If you’ve lived in the city very long, you’re probably already all too familiar with the many, many downsides to city life. Cities like Indianapolis and Cincinnati are noisy, crowded, and often have high crime rates, leading to a less than ideal quality of life. But what can you do? You still have to live and work somewhere, don’t you?

When city life gets you down, it’s time to take a long, hard look at the suburbs and rural areas surrounding you. Often, companies will allow workers to telecommute, especially in the current climate, and you may find that housing is cheaper away from the heart of the action.

Time to Move Out of the City?

Have you been thinking about moving out of the city, but haven’t quite decided? There are plenty of reasons to consider it, depending on where you live and what your domestic situation looks like. Ask yourself these questions:

What are my school districts like? Although some city school districts are pretty awesome, a lot may be lacking, due to student overpopulation and difficulty attracting and retaining skilled teachers. If your schools aren’t living up to your expectations, you might find a suburban school more to your liking.

Are the taxes I’m paying worth it? Face it, the taxes most city dwellers pay are gargantuan in comparison to those paid by people who live outside a city. There’s a lot of stuff to fund when you live in a bustling metropolis, but if you’re not using most of those services, you’re just throwing money into the wind that you could be putting toward retirement or paying off your mortgage.
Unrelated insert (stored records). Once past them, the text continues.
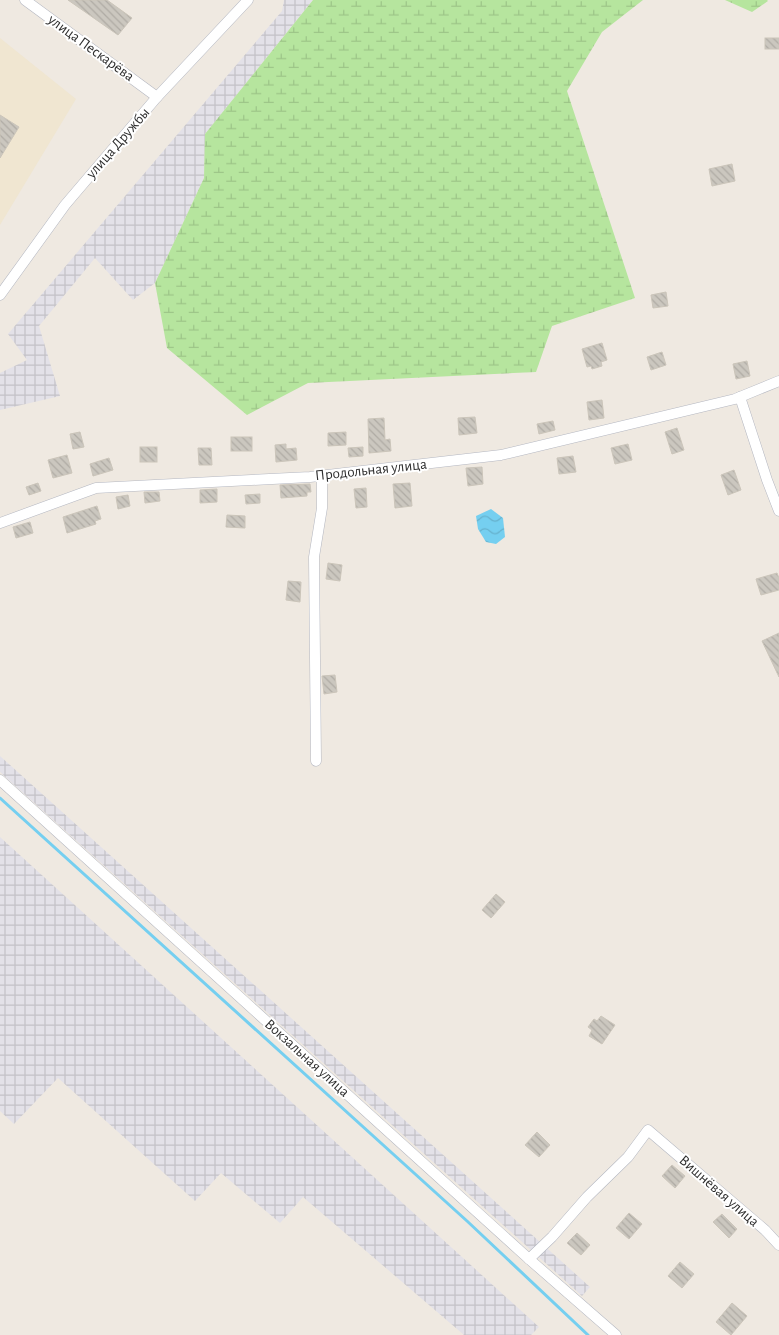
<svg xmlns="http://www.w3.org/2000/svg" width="779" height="1335" font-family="'Alegreya Sans',sans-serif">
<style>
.industrial{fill:url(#industrial-grid)}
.education{fill:#f0e6d1}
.wetland{fill:url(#wetland-marsh)}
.water{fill:url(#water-waves)}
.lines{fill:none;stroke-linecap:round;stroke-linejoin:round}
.stream{stroke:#75cff0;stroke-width:3}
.building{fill:url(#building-back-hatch);stroke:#cbc5ba}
.street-casing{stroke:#b4b7c1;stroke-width:11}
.street{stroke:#fff;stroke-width:10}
.labels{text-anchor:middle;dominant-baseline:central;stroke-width:4;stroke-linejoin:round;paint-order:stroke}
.street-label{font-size:15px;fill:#2e2e2e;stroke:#fff}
</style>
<defs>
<pattern id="industrial-grid" width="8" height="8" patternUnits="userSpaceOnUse" patternTransform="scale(1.25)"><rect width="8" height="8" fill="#e3e1e8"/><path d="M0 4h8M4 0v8" fill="none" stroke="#c3c1c7"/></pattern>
<pattern id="wetland-marsh" width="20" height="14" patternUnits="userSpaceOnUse" patternTransform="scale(1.25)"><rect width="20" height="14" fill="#b6e59e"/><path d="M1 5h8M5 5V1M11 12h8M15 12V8" fill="none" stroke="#9dc588"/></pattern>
<pattern id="water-waves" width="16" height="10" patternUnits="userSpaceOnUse" patternTransform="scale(1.25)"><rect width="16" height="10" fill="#75cff0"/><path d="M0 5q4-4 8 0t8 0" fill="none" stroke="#66b2ce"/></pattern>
<pattern id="building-back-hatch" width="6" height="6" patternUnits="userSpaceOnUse" patternTransform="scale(1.25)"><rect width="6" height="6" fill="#cbc7bf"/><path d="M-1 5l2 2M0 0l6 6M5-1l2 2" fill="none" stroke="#afaba4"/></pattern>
</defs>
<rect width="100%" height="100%" fill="#efe9e1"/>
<g class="industrial">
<polygon points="284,0 313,0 205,134 204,178 155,283 133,300 95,258 39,326 60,396 0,410 0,373 27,360 8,334 282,11"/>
<polygon points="0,756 590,1287 582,1296 0,772"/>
<polygon points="0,837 539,1327 531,1335 464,1335 303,1197 280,1223 221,1173 195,1201 58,1078 14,1124 0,1111"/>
</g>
<polygon class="education" points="0,38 76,99 0,225"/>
<g class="wetland">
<polygon points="313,0 643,0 602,32 567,91 635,298 552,326 536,372 308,383 247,415 167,348 155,283 204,178 205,134"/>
<polygon points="725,0 767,0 768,1 752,12"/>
</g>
<polygon class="water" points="491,509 503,518 505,537 496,544 486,542 478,529 476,516"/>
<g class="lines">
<polyline class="stream" points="0,798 467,1221 588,1335"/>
</g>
<g class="building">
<polygon points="68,0 107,0 132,18 118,35"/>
<rect x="765" y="38" width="14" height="11"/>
<polygon points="0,115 19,127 0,158"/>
<polygon points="732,164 735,181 712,186 709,169"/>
<polygon points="666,292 668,306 653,308 651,295"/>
<polygon points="602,343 607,360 601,362 602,366 592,369 591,366 587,367 582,349"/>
<polygon points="662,352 666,365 651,370 647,357"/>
<polygon points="747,361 750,376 736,379 733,364"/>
<polygon points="602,400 604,418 589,420 587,402"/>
<polygon points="475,417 477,433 459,435 458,418"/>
<polygon points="384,418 385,440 390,439 391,451 369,453 368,419"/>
<polygon points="553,421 555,430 539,434 537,424"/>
<polygon points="677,428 684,450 672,454 665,432"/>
<polygon points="80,432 84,447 73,449 70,434"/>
<polygon points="346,432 346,445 328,446 328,433"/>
<rect x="231" y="437" width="21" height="14"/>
<polygon points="286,444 286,449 296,448 297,460 276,462 275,445"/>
<polygon points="628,444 632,460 615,464 611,448"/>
<rect x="140" y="447" width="17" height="15"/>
<polygon points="363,447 363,456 349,457 348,448"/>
<polygon points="198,448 211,448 212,465 199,465"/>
<polygon points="67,455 72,473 53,478 48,460"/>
<polygon points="573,456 576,472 559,474 557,458"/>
<polygon points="109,458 113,470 93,476 90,464"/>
<polygon points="482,467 483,484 468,486 466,468"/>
<polygon points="734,470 741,490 728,495 721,475"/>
<polygon points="38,483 41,491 29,495 26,487"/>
<polygon points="410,483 412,506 395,508 393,484"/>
<polygon points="310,484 311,492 307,492 307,496 281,498 280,485"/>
<polygon points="366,488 367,507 356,508 354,489"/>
<polygon points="217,489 217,502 200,503 200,490"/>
<polygon points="144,492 159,492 160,501 145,503"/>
<polygon points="260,494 260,503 246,504 245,495"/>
<polygon points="128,495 130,506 118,509 116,497"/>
<polygon points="97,506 101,519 95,521 96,524 67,533 63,517"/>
<polygon points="227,515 245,516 245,528 226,527"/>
<polygon points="30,522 33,533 16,538 13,527"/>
<polygon points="328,563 342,565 340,581 326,579"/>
<polygon points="777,573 779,578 779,590 761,595 756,579"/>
<polygon points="288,581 301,582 300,602 286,600"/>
<polygon points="779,633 779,677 762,641"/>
<polygon points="335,675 337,692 324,694 322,676"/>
<polygon points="496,894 505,902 491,918 482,910"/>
<polygon points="601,1016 615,1025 602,1044 589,1036 592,1030 588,1027 594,1019 597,1021"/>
<polygon points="537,1132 550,1145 539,1157 525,1145"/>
<polygon points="672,1165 685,1176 675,1188 662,1176"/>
<polygon points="629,1213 642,1224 629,1239 616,1228"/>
<polygon points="722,1214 737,1229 729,1238 713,1222"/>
<polygon points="577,1233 590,1245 581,1255 567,1243"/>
<polygon points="680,1262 694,1274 682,1288 668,1276"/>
<polygon points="732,1303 747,1316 731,1335 716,1322"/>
</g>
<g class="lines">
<defs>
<g id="street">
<polyline points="25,0 157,97"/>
<polyline points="0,295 65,205 157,97 248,0"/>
<polyline points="740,397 767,480 779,511"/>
<polyline points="0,523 96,488 310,477 501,455 735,399 779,381"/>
<polyline points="316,761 314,557 322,508 322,475"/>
<polyline points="0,780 529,1259 616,1335"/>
<polyline points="529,1259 552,1237 587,1197 628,1157 648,1130 765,1230 779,1245"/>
</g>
</defs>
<use href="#street" class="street-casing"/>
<use href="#street" class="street"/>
</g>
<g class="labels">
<g class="street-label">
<text transform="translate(91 48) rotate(36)">улица Пескарёва</text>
<text transform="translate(118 143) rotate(-49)">улица Дружбы</text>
<text transform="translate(371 470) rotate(-6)">Продольная улица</text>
<text transform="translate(307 1058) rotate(42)">Вокзальная улица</text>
<text transform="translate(719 1191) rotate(41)">Вишнёвая улица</text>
</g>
</g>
</svg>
Could I buy my dream home outside of the city? Tired of your cramped two-bedroom condo or postage stamp yard? One of the huge drawbacks to a city is that a lot of people want to live there, so prices are high and the value you get for your dollar is low. You might be able to trade that wall you share with your neighbors for an acreage with an apple orchard and more space than you ever dreamed of, simply by leaving the city.

Why am I staying in the city? Many city dwellers stay put because they think they should. They like the culture and the nightlife and that means only one thing: they’re trapped in the city forever. But that’s not the case at all. You can still be active in your nearby city without actually living there. A short drive to see your favorite band or museum a few times a month will absolutely not reduce your enjoyment of the experience.
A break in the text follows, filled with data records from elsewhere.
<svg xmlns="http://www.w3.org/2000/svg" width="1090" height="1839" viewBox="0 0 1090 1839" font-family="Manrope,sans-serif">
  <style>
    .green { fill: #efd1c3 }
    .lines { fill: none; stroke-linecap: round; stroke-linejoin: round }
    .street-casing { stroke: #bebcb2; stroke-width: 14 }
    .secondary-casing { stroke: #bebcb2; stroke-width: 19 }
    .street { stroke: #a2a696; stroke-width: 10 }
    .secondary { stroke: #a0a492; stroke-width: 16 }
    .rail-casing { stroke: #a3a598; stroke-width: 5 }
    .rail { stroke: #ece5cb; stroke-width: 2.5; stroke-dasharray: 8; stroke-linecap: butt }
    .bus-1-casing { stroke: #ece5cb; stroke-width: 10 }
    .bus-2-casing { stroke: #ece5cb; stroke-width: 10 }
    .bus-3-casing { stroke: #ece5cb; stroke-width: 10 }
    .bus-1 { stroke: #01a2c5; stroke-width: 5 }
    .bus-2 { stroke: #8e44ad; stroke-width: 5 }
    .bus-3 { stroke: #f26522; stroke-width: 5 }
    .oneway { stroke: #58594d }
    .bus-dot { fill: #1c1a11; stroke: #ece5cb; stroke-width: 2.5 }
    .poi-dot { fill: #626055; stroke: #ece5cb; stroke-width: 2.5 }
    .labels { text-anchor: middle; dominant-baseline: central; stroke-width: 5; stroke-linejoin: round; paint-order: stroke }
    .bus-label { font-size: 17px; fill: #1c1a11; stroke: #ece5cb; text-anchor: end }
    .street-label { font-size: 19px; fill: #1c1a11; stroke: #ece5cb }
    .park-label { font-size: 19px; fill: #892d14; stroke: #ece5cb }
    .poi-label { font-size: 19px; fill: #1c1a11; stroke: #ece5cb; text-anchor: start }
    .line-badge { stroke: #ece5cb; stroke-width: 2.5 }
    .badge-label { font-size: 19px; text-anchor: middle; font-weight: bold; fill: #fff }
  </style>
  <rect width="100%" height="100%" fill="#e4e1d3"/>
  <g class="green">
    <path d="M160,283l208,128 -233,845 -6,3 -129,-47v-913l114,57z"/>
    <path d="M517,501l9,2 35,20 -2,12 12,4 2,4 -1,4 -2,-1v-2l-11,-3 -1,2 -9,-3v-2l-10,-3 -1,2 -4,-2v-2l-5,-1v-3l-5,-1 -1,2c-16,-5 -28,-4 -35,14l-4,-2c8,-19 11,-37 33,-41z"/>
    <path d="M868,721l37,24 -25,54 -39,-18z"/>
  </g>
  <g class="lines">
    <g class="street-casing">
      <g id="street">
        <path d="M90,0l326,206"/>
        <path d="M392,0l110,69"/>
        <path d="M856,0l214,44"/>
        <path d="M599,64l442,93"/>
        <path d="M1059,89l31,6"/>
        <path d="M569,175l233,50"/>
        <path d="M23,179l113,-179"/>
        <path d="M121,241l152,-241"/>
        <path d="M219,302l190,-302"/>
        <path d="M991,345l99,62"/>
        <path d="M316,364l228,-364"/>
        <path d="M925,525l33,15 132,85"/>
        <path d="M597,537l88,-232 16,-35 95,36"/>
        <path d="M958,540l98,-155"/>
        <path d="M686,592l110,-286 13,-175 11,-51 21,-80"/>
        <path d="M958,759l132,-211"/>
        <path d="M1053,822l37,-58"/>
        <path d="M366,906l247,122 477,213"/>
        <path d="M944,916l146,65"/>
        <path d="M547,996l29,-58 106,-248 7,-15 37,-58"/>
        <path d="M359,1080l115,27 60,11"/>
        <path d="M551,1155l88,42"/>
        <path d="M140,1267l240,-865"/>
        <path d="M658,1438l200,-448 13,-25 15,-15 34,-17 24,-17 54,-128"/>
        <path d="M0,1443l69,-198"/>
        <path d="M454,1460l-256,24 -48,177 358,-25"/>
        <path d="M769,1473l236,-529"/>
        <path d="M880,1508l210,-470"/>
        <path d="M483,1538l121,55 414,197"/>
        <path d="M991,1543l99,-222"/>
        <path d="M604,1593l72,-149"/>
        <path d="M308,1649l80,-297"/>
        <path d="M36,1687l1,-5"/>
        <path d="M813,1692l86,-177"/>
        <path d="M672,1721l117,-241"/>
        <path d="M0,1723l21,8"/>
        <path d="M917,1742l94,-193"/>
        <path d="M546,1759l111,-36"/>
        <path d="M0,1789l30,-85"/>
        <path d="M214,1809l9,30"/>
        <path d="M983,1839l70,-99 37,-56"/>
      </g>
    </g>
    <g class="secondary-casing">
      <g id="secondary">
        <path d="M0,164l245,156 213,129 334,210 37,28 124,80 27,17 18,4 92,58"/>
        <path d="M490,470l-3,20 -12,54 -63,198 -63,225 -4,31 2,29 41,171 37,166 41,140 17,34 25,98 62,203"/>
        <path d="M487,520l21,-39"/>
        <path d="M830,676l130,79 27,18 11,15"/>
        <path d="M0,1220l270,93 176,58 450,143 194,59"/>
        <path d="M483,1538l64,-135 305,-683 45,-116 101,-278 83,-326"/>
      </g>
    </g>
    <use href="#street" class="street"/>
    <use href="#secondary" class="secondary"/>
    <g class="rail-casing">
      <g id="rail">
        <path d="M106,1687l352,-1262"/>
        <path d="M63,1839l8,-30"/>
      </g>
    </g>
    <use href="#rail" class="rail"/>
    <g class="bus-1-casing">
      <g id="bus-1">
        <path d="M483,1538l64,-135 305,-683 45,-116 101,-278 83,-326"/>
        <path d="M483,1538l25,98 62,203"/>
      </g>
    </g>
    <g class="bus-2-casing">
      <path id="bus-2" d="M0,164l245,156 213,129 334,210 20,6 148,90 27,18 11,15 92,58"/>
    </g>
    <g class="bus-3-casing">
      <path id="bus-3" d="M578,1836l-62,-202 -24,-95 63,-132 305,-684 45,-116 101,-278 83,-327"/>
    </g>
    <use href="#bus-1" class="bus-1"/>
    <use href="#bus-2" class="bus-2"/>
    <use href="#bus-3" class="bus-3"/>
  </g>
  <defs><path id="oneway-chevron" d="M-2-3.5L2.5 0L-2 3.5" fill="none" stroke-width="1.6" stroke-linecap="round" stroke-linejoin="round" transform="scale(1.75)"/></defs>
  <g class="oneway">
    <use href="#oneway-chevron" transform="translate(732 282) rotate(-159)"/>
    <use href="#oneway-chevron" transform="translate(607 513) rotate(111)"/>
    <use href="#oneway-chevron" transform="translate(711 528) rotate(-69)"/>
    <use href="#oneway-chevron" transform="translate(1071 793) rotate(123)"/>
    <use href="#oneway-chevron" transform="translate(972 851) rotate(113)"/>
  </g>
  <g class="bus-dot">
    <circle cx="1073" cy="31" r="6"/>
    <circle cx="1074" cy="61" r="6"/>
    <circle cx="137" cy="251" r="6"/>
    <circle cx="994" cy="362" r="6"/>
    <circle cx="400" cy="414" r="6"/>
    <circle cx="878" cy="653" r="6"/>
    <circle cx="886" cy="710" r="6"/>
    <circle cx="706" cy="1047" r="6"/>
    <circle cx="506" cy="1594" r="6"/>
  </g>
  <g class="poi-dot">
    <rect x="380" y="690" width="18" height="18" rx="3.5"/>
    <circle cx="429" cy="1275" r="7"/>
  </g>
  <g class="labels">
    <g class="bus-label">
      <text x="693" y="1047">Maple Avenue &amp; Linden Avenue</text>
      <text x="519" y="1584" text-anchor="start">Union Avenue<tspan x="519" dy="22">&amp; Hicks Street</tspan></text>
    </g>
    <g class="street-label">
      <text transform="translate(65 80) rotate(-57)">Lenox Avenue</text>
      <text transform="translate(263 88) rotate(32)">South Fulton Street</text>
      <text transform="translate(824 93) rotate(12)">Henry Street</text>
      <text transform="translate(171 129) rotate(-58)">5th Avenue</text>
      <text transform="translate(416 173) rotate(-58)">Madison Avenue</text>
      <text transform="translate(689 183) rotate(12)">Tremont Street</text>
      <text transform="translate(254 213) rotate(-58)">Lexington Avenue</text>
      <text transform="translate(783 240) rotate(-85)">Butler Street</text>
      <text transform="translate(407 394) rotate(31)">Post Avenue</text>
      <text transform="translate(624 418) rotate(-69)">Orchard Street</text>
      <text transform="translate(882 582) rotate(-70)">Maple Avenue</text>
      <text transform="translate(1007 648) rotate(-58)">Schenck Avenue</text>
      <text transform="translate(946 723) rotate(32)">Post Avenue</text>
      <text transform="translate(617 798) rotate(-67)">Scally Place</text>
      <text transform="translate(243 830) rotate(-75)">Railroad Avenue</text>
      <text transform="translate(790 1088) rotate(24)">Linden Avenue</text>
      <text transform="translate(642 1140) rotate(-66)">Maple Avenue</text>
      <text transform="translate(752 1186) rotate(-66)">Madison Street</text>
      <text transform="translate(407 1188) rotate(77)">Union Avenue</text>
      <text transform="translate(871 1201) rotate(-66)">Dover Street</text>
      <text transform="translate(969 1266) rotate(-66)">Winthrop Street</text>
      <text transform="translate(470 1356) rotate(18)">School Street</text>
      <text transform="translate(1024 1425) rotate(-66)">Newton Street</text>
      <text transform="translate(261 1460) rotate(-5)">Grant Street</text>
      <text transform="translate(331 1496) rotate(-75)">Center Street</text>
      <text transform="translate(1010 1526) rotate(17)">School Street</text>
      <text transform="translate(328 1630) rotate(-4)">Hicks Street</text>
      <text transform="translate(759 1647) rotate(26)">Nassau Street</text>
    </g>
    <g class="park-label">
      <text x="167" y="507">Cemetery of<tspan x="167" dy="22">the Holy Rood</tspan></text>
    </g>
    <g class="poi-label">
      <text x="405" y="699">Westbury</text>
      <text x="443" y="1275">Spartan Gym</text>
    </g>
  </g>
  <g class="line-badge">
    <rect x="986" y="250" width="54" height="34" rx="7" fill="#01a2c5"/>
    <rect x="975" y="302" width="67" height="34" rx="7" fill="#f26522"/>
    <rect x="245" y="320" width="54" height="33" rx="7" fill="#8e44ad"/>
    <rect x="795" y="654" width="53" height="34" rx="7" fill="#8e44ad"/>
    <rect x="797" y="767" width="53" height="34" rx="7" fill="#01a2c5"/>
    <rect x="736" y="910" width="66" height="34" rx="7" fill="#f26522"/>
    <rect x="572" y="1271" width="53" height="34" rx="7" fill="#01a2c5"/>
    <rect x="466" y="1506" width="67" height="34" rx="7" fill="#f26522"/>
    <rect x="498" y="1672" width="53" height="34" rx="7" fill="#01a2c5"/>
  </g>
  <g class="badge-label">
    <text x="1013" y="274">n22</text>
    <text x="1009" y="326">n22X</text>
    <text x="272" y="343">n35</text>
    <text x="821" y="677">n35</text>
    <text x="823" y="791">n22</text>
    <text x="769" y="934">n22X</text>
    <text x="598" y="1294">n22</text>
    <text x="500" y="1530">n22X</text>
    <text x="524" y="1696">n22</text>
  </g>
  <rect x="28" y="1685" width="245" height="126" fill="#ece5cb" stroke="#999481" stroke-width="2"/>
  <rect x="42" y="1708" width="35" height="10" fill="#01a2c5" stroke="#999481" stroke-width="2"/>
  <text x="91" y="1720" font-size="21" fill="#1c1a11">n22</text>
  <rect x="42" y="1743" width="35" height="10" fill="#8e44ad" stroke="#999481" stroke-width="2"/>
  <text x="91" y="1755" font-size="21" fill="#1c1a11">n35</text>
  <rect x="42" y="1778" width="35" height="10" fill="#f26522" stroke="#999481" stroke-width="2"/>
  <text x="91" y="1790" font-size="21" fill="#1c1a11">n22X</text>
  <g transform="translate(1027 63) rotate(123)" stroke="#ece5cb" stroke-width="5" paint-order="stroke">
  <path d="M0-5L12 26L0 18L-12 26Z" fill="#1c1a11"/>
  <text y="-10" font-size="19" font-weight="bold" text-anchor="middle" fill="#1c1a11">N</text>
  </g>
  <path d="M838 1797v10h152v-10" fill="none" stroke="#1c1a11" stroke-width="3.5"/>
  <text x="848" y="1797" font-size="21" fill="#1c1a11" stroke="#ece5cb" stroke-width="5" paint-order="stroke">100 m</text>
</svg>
Rates Are Low, But Prices Are Climbing

In both Indianapolis and Cincinnati, housing prices are only going up. Redfin estimates a 12 percent price increase in Indianapolis and a 10 percent price increase in Cincinnati since last year. That’s nothing to sneeze at!

If you already own your home, cashing out your equity now will give you a whole lot bigger down-payment on your rural or suburban home, complete with a big yard, far away from noise and light pollution that makes it difficult to enjoy things like starlit picnics on summer nights. Redfin is estimating that Indianapolis homes can go pending (under contract) in as few as three days; Cincinnati home sellers only have to wait a bit longer – 36 days – for results.

For first time buyers, leaving a string of dilapidated rentals behind in exchange for a minimal commute can not only save money, but salvage your sanity. There’s no more waiting for a landlord to finally get around to spraying for pests or fixing that broken shower when you own your own home. It may be a difficult dream to achieve in the city, due to rising prices and taxes, but homeownership is still very achievable outside that city boundary.

Mortgage rates are as low as they’ve ever been, making right now a great time to buy. The urban markets can’t turn houses over fast enough, but like everything outside of those pressure cookers, the rural markets are more tempered and not as viciously competitive.

Whether you’re buying for the first time or looking for something smaller for retirement, being able to actually afford your house payments for the long haul, no matter what the economy brings, is a really nice feeling. All the money you save can go to travel, college funds, savings, or other projects you may be brewing.

Besides, moving out of the city means you can get a pet goat. And who doesn’t want one of those?